# DIRECTIONS FOR THIS TASK:
The records under this task must be duplicated exactly.

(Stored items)
....................

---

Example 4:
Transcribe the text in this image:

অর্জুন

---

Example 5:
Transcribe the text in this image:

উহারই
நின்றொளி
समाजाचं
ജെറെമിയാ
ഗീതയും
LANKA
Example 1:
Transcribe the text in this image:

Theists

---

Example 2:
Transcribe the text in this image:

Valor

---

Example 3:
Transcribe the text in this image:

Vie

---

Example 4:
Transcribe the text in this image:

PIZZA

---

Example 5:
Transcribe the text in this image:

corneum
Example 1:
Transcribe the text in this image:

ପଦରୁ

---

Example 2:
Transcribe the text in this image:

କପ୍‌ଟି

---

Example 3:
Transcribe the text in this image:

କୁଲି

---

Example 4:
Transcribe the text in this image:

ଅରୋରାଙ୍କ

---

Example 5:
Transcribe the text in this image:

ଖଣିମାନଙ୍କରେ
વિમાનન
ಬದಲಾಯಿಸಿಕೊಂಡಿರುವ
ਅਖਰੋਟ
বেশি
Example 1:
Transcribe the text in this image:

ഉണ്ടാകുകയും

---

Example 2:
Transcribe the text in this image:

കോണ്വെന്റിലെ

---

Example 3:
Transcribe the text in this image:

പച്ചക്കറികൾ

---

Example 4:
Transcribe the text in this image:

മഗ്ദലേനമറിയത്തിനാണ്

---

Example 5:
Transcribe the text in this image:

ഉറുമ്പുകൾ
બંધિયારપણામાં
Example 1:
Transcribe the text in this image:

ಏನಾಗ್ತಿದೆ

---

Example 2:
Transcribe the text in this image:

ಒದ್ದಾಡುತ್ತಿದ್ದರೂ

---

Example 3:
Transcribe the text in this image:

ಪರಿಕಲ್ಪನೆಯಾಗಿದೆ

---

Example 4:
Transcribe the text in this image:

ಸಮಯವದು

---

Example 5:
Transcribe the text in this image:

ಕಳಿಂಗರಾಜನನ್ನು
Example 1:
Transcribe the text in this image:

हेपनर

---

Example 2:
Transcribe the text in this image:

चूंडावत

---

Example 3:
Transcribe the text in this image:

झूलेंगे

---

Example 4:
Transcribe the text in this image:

....................

# SOLUTION TO THIS EXERCISE:
---

Example 4:
Transcribe the text in this image:

অর্জুন

---

Example 5:
Transcribe the text in this image:

উহারই
நின்றொளி
समाजाचं
ജെറെമിയാ
ഗീതയും
LANKA
Example 1:
Transcribe the text in this image:

Theists

---

Example 2:
Transcribe the text in this image:

Valor

---

Example 3:
Transcribe the text in this image:

Vie

---

Example 4:
Transcribe the text in this image:

PIZZA

---

Example 5:
Transcribe the text in this image:

corneum
Example 1:
Transcribe the text in this image:

ପଦରୁ

---

Example 2:
Transcribe the text in this image:

କପ୍‌ଟି

---

Example 3:
Transcribe the text in this image:

କୁଲି

---

Example 4:
Transcribe the text in this image:

ଅରୋରାଙ୍କ

---

Example 5:
Transcribe the text in this image:

ଖଣିମାନଙ୍କରେ
વિમાનન
ಬದಲಾಯಿಸಿಕೊಂಡಿರುವ
ਅਖਰੋਟ
বেশি
Example 1:
Transcribe the text in this image:

ഉണ്ടാകുകയും

---

Example 2:
Transcribe the text in this image:

കോണ്വെന്റിലെ

---

Example 3:
Transcribe the text in this image:

പച്ചക്കറികൾ

---

Example 4:
Transcribe the text in this image:

മഗ്ദലേനമറിയത്തിനാണ്

---

Example 5:
Transcribe the text in this image:

ഉറുമ്പുകൾ
બંધિયારપણામાં
Example 1:
Transcribe the text in this image:

ಏನಾಗ್ತಿದೆ

---

Example 2:
Transcribe the text in this image:

ಒದ್ದಾಡುತ್ತಿದ್ದರೂ

---

Example 3:
Transcribe the text in this image:

ಪರಿಕಲ್ಪನೆಯಾಗಿದೆ

---

Example 4:
Transcribe the text in this image:

ಸಮಯವದು

---

Example 5:
Transcribe the text in this image:

ಕಳಿಂಗರಾಜನನ್ನು
Example 1:
Transcribe the text in this image:

हेपनर

---

Example 2:
Transcribe the text in this image:

चूंडावत

---

Example 3:
Transcribe the text in this image:

झूलेंगे

---

Example 4:
Transcribe the text in this image:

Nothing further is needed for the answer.